EXERCISE DATA
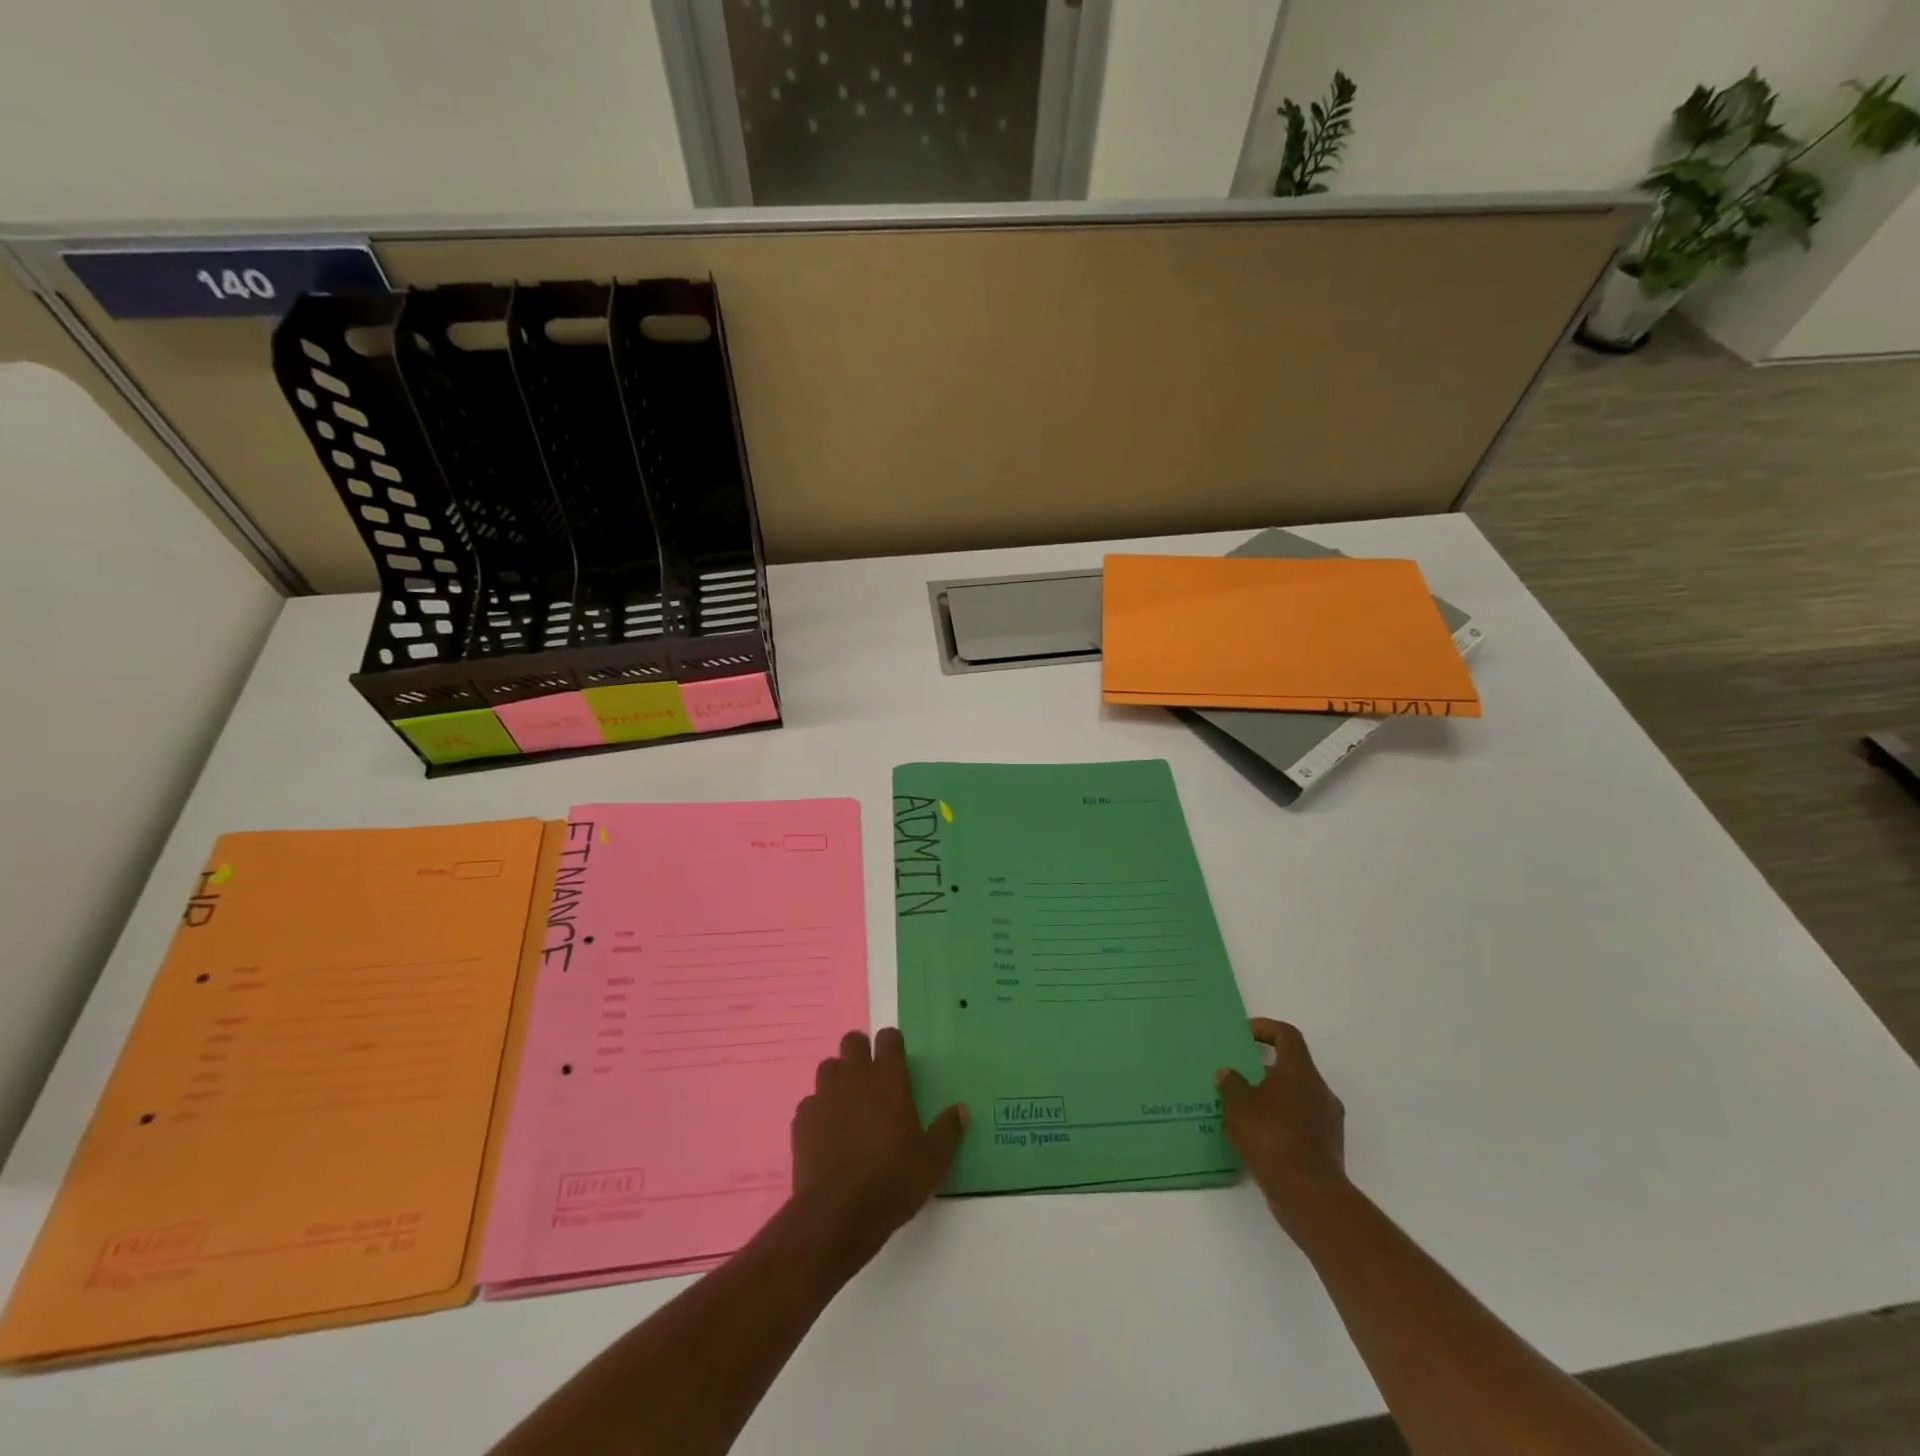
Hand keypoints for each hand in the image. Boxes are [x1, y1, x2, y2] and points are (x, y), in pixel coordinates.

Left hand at [790, 1028, 967, 1274]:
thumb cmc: (892, 1181)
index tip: (898, 1061)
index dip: (893, 1045)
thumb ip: (947, 1130)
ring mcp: (824, 1096)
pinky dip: (819, 1110)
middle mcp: (854, 1077)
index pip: (888, 1038)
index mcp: (888, 1079)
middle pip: (852, 1041)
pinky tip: (827, 1132)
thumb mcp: (933, 1160)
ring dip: (838, 1077)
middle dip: (861, 1052)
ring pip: (828, 1067)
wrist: (837, 1214)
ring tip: (848, 1103)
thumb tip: (960, 1109)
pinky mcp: (801, 1121)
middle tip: (872, 1079)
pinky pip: (810, 1102)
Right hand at [1216, 1018, 1346, 1224]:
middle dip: (1263, 1069)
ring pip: (1296, 1098)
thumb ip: (1231, 1084)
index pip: (1287, 1035)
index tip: (1244, 1036)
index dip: (1265, 1029)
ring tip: (1243, 1110)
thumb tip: (1228, 1074)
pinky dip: (1280, 1124)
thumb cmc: (1271, 1136)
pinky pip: (1300, 1124)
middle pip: (1292, 1067)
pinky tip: (1257, 1138)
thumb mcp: (1238, 1105)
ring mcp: (1327, 1121)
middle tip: (1237, 1077)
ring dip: (1271, 1099)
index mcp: (1300, 1071)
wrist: (1309, 1194)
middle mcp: (1319, 1090)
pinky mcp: (1327, 1148)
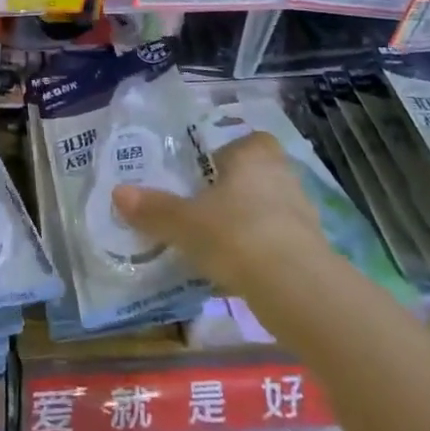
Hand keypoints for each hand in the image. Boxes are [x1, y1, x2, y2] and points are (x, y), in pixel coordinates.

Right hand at [112, 131, 324, 302]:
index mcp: (254, 155)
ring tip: (217, 244)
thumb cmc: (236, 234)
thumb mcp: (185, 223)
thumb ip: (153, 209)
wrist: (296, 289)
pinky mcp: (312, 250)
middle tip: (204, 209)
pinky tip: (238, 274)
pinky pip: (279, 243)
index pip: (245, 141)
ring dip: (248, 223)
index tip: (204, 175)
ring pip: (269, 210)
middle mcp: (283, 175)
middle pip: (257, 175)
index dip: (227, 156)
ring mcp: (303, 213)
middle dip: (235, 191)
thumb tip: (118, 193)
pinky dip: (261, 253)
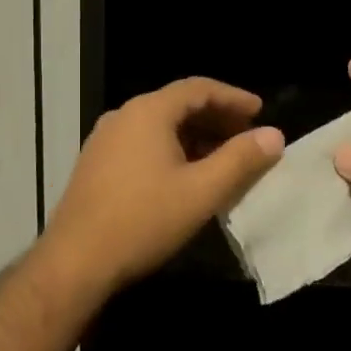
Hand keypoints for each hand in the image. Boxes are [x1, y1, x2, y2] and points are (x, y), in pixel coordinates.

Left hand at [43, 77, 283, 295]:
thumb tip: (274, 135)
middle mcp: (123, 117)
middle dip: (216, 118)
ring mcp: (104, 141)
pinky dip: (171, 150)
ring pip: (159, 126)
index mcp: (148, 112)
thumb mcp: (202, 191)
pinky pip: (142, 144)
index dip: (233, 98)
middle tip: (246, 136)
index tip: (260, 111)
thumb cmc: (144, 221)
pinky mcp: (96, 165)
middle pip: (177, 105)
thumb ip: (241, 160)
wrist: (76, 262)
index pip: (198, 89)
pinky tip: (185, 176)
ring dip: (194, 136)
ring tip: (222, 158)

EXERCISE PROMPT
Please, without any pictures, retype the records exactly as they appear.

WRITTEN SOLUTION
Hand keypoints for each hand in the image. Boxes are [x1, y1, x2, y2] and points are (x, y), in pixel coordinates.

Left hand at [790, 1028, 967, 1274]:
thumb cmc: (892, 1181)
index tip: (898, 1061)
index dip: (893, 1045)
thumb ip: (947, 1130)
ring mcp: (824, 1096)
pinky dip: (819, 1110)
middle mcp: (854, 1077)
index pip: (888, 1038)
index mcp: (888, 1079)
middle pip: (852, 1041)
pinky tip: (827, 1132)
thumb mcp: (933, 1160)
ring dip: (838, 1077)
middle dip: (861, 1052)
ring pip: (828, 1067)
wrist: (837, 1214)
ring tip: (848, 1103)
thumb tip: (960, 1109)
pinky mcp: (801, 1121)
middle tip: (872, 1079)
pinky pip: (810, 1102)
Right hand at [1216, 1018, 1346, 1224]:
middle dip: (1263, 1069)
ring pip: (1296, 1098)
thumb ip: (1231, 1084)
index pip: (1287, 1035)
index tip: (1244, 1036)
index dip: (1265, 1029)
ring tip: (1243, 1110)
thumb tip: (1228, 1074)
pinky dip: (1280, 1124)
thumb cmc: (1271, 1136)
pinky pip: (1300, 1124)
middle pip: (1292, 1067)
pinky tip: (1257, 1138)
thumb mcp: (1238, 1105)
ring mcp: (1327, 1121)
middle tip: (1237, 1077)
ring dip: (1271, 1099)
index mcp: (1300, 1071)
wrist: (1309, 1194)
middle mcp: (1319, 1090)
pinky mcp: (1327, 1148)
Hand keypoints for each hand in the image. Boxes are [x1, y1, x2, y2] and points are (x, y), in pixel coordinates.

Right hand at [112, 131, 324, 302]:
index mcp: (254, 155)
ring tip: (217, 244)
thumb cmc: (236, 234)
thumb mcp: (185, 223)
thumb ip: (153, 209)
wrist: (296, 289)
pinky mcp: (312, 250)
middle tip: (204, 209)
pinky tip: (238, 274)
pinky pip: (279, 243)
index pip: (245, 141)
ring dip: (248, 223)
index tip: (204, 175)
ring pip: (269, 210)
middle mcp: (283, 175)
middle pip: (257, 175)
index dip: (227, 156)
ring mcp: (303, 213)
middle dip: (235, 191)
thumb tip: (118, 193)
pinky dip: (261, 253)
Hand keypoints for each hand in the image. Boxes are [x1, y1, x2, y2] and points are (x, y), in pixel coordinates.

Left hand at [43, 77, 283, 295]:
thumb tip: (274, 135)
middle mcp: (123, 117)
middle dip: (216, 118)
ring mcp: (104, 141)
pinky dip: (171, 150)
ring pip: (159, 126)
index mcp: (148, 112)
thumb mcp: (202, 191)
pinky pip: (142, 144)
index dip: (233, 98)
middle tip: (246, 136)
index tip: (260, 111)
thumb cmc: (144, 221)
pinky mcp: (96, 165)
middle pip: (177, 105)
thumb ip: (241, 160)
wrist: (76, 262)
index pip: (198, 89)
pinky tip: (185, 176)
ring dip: (194, 136)
ring tip: (222, 158)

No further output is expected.